╭─ Records provided

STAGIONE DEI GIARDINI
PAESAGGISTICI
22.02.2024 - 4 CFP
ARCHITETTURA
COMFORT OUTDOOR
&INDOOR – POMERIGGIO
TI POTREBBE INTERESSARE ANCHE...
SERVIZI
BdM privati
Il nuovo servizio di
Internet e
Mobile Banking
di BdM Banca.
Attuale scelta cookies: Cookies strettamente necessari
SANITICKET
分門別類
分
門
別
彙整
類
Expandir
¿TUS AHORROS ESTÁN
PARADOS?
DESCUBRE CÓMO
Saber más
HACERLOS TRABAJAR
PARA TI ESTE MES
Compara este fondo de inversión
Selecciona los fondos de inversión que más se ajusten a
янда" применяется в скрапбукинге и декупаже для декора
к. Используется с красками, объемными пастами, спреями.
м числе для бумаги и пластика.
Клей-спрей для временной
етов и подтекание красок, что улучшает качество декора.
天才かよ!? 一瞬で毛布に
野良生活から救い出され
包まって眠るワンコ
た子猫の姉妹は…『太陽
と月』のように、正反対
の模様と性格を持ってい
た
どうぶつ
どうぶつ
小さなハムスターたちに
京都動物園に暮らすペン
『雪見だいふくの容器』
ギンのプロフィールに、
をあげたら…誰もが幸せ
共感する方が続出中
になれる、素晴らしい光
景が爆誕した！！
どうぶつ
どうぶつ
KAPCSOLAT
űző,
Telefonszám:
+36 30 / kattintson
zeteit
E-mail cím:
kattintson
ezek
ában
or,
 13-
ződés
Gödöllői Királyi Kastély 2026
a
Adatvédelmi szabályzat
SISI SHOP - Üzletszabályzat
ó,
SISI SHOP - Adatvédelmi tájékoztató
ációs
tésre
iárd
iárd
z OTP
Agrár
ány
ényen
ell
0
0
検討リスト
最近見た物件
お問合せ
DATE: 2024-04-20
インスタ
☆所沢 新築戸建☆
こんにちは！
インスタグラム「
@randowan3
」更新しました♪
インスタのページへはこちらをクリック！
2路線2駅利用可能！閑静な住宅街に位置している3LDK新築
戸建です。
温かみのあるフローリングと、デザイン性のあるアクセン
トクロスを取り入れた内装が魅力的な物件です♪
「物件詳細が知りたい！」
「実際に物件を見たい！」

╰─
╭─ Records provided

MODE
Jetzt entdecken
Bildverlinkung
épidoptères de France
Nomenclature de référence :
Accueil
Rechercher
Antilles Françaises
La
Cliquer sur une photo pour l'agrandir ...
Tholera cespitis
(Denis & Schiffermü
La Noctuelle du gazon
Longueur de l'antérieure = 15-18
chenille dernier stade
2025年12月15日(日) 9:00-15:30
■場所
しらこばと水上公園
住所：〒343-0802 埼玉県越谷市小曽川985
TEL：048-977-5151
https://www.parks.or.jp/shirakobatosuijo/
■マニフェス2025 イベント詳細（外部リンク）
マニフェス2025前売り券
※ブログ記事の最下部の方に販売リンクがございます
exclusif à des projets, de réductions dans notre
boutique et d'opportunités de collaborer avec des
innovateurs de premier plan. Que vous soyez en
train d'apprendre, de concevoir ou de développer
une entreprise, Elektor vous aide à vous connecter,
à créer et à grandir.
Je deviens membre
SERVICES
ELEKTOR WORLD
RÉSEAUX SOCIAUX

╰─
╭─ Records provided

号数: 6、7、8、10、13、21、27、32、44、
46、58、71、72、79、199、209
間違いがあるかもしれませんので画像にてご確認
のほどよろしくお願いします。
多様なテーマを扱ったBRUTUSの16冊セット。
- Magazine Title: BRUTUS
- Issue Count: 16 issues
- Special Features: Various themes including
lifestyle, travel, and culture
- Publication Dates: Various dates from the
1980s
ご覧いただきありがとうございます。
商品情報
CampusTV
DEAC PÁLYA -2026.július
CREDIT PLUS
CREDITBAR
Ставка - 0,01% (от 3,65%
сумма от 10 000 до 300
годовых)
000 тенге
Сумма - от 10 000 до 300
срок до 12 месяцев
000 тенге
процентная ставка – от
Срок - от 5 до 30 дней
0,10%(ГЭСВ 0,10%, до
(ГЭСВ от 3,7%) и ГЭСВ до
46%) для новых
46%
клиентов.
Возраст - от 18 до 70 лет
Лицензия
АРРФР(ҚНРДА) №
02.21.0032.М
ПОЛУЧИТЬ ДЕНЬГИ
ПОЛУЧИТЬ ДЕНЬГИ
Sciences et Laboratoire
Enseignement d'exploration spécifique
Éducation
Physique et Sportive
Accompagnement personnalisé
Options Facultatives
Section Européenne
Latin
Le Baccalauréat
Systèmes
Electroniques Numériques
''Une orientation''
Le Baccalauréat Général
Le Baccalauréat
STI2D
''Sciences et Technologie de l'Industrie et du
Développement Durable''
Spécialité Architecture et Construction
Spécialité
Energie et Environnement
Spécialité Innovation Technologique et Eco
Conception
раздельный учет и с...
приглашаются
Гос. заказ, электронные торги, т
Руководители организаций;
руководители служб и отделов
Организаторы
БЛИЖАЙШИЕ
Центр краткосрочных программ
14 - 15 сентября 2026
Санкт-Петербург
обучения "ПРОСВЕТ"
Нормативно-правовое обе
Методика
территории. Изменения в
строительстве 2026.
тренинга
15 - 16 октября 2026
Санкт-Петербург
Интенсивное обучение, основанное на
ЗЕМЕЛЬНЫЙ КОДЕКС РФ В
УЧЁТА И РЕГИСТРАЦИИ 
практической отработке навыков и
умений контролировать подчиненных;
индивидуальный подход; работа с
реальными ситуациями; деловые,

╰─

* [About this exercise]: Print the lines above from the one with "STAGIONE DEI GIARDINI" through the one with "PARA TI ESTE MES", both included, exactly as written and nothing more.

* [Exercise result]:
STAGIONE DEI GIARDINI
PAESAGGISTICI
22.02.2024 - 4 CFP
ARCHITETTURA
COMFORT OUTDOOR
&INDOOR – POMERIGGIO
TI POTREBBE INTERESSARE ANCHE...
SERVIZI
BdM privati
Il nuovo servizio di
Internet e
Mobile Banking
di BdM Banca.
Attuale scelta cookies: Cookies strettamente necessari
SANITICKET
分門別類
分
門
別
彙整
類
Expandir
¿TUS AHORROS ESTÁN
PARADOS?
DESCUBRE CÓMO
Saber más
HACERLOS TRABAJAR
PARA TI ESTE MES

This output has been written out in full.